Mis à jour le 09/03/2012 à 21:35 | publié le 09/03/2012 à 19:47

Aucun progrès n'a été enregistré par le conseil des gouverneurs de l'Agence internationale de l'énergie atomique (AIEA).



Dans le dossier iranien, la guerre et la diplomatie sont les deux faces d'une même pièce. Officiellement, les négociations avec l'Iran ne sont pas mortes. À l'issue d'une réunion du conseil des gouverneurs de l'Agence internationale de l'énergie atomique (AIEA), les grandes puissances ont demandé jeudi à Téhéran «de s'engager, sans conditions préalables, dans un processus de dialogue sérieux » afin qu'une date puisse être fixée pour reprendre les discussions sur le programme nucléaire. Le groupe des 5 + 1 (États-Unis, Chine, Russie, Grande-Bretagne, France et Allemagne) exige notamment que les inspecteurs de l'ONU puissent enfin se rendre dans la base militaire de Parchin, où l'AIEA pense savoir que des tests d'explosion nucléaire ont eu lieu.
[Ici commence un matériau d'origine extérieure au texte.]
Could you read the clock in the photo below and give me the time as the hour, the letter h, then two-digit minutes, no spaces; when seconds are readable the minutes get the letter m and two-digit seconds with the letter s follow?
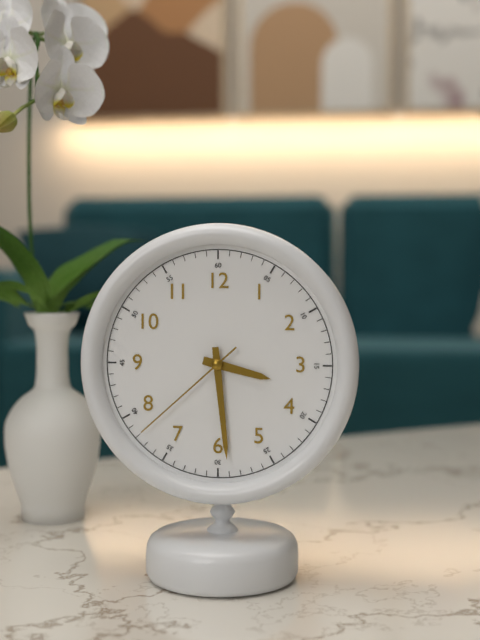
3h29m38s
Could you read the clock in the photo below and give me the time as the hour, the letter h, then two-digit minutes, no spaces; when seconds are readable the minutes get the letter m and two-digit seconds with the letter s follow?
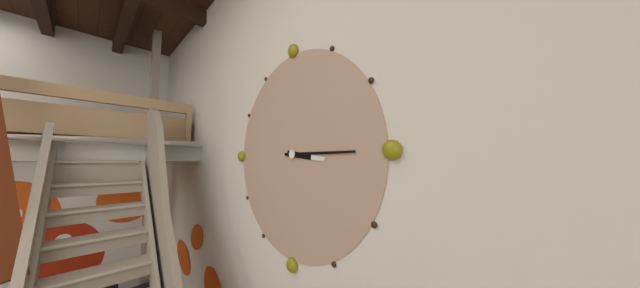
3h15
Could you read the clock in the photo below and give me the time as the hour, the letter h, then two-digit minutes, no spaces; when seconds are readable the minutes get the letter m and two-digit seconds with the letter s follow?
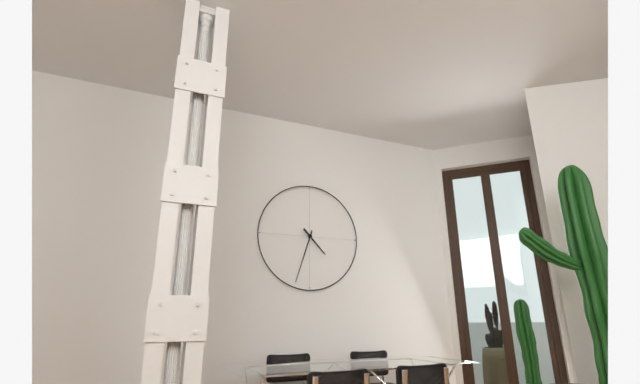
4h33
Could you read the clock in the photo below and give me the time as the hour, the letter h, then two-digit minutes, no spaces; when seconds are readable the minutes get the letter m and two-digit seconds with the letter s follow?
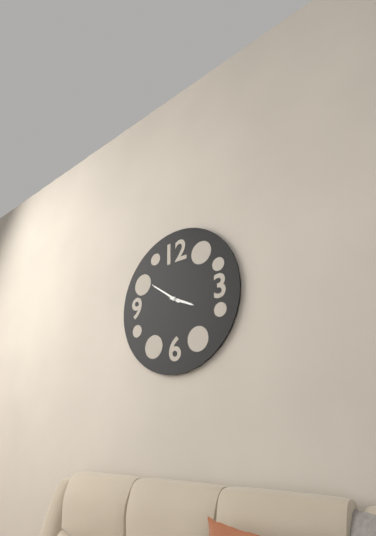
3h51
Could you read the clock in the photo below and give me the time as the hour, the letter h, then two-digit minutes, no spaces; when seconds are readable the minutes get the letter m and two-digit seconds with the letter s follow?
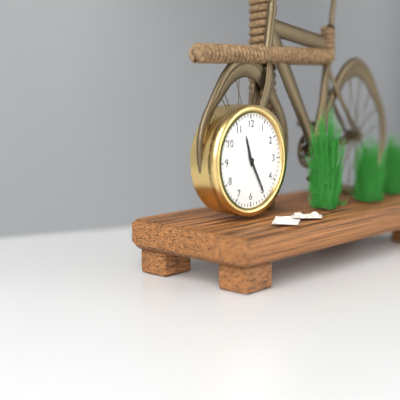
11h25
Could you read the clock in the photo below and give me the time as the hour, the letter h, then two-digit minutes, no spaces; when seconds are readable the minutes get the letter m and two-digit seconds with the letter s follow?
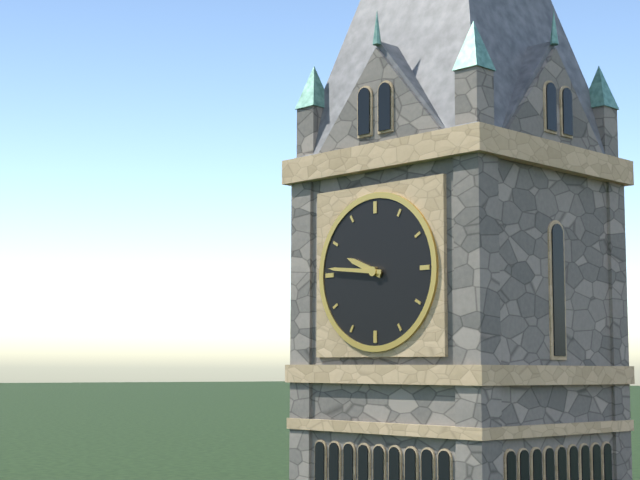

Officieusement, il n'y a pourtant plus grand monde dans les chancelleries occidentales pour parier sur une sortie diplomatique rapide de la crise. Toutes les tentatives précédentes ont été mises en échec par l'intransigeance et le double discours iranien. Et ce malgré les compromis des Occidentaux, qui ont, par exemple, renoncé à imposer le gel de l'enrichissement d'uranium. Il y a fort à parier, comme le sous-entend Yukiya Amano, le patron de l'AIEA, que les autorités iraniennes n'ouvriront leur site de Parchin qu'après avoir effacé les traces des éventuels tests.

L'impasse paraît totale dans le domaine diplomatique. Les réticences de la Chine et de la Russie à sanctionner davantage Téhéran empêchent toute nouvelle initiative au Conseil de sécurité de l'ONU, où Moscou et Pékin bénéficient d'un droit de veto. En annonçant un durcissement de la politique étrangère, le retour de Vladimir Poutine à la présidence russe n'est pas de nature à changer les choses.
65 mètres sous terre

Pendant que l'Iran gagne du temps en prétendant vouloir négocier, l'option militaire reste au cœur des débats. À l'issue d'une rencontre avec le premier ministre israélien lundi, Barack Obama n'a pas exclu le recours à la force en dernier recours, même s'il privilégie la voix diplomatique et les sanctions. Benyamin Nétanyahou, qui tente de convaincre Washington de la nécessité de frapper les installations nucléaires iraniennes, aurait demandé aux États-Unis des avions ravitailleurs et des bombes «à charge pénétrante » conçues pour pouvoir atteindre des cibles enterrées en profondeur. L'État hébreu est déjà équipé depuis plusieurs années de bombes américaines perforantes capables de détruire des bunkers en béton. Mais elles pourraient être insuffisantes si l'Iran enterre plus profondément ses installations, notamment sous des montagnes. La Maison-Blanche a démenti. Mais un responsable de l'armée de l'air, le général Herbert Carlisle, a confirmé que les militaires américains avaient commencé à être équipés l'année dernière d'une bombe de 13,6 kg, capable de plonger à 65 mètres sous terre avant d'exploser. Ce type d'armes, a-t-il expliqué, fait partie de l'arsenal qui serait utilisé en cas de frappe contre l'Iran.